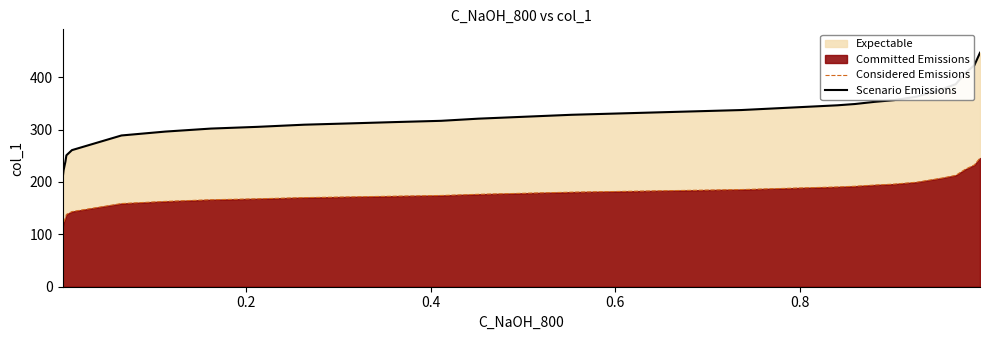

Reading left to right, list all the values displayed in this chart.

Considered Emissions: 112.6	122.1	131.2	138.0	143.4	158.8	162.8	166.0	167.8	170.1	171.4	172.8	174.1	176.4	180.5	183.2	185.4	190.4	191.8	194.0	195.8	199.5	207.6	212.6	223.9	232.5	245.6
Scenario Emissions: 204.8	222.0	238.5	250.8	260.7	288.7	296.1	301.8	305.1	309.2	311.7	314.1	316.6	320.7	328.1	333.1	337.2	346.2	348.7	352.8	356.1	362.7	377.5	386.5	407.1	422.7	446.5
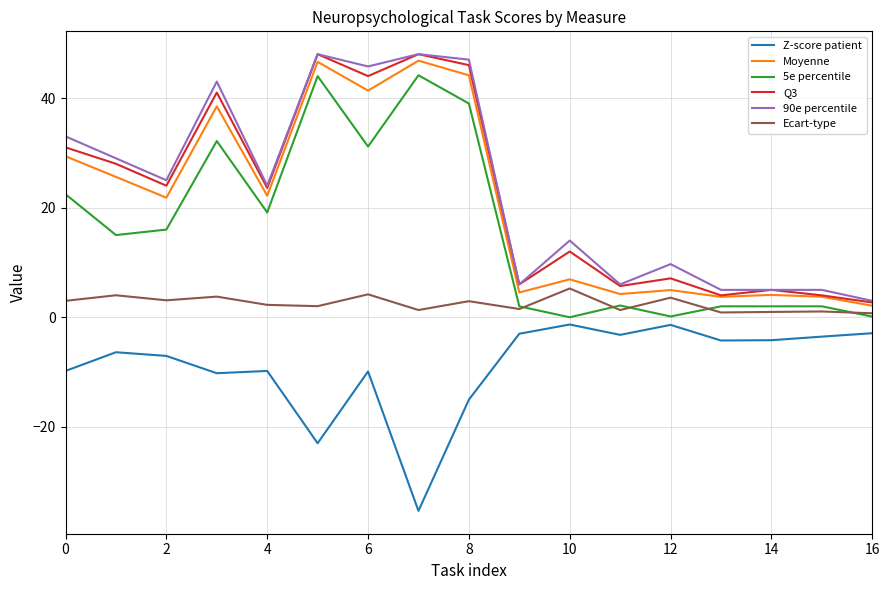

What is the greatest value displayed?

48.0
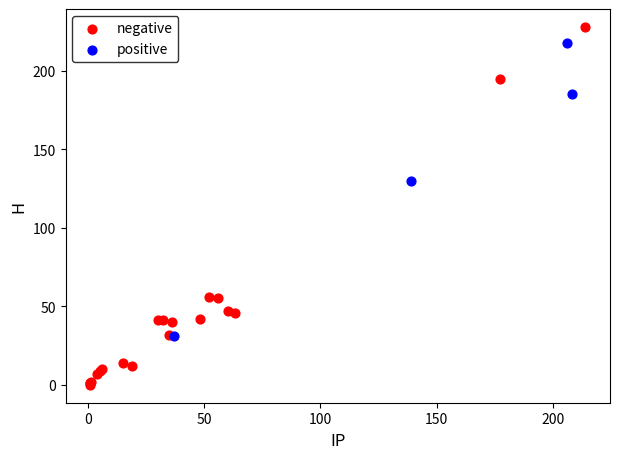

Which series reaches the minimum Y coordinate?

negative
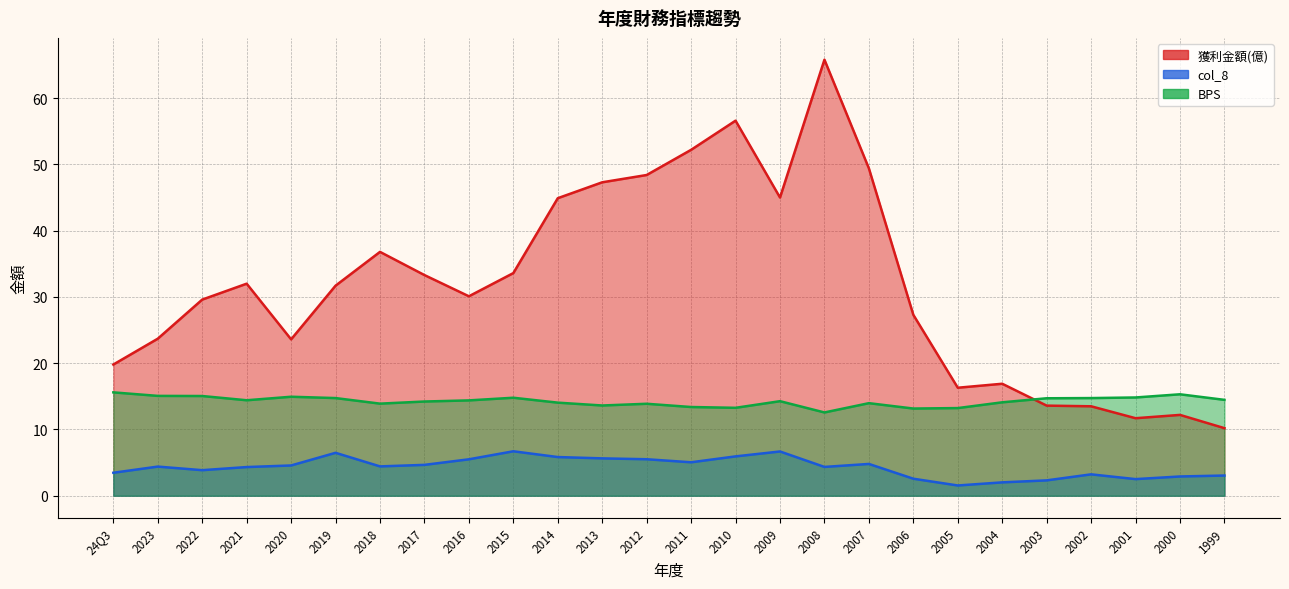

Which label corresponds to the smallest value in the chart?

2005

************

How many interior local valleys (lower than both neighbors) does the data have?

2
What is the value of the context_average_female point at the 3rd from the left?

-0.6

************

- [Task prompt]: Copy every line of the listing above that contains the word "displayed", treating uppercase and lowercase as different.

- [Task output]:
Reading left to right, list all the values displayed in this chart.
What is the greatest value displayed?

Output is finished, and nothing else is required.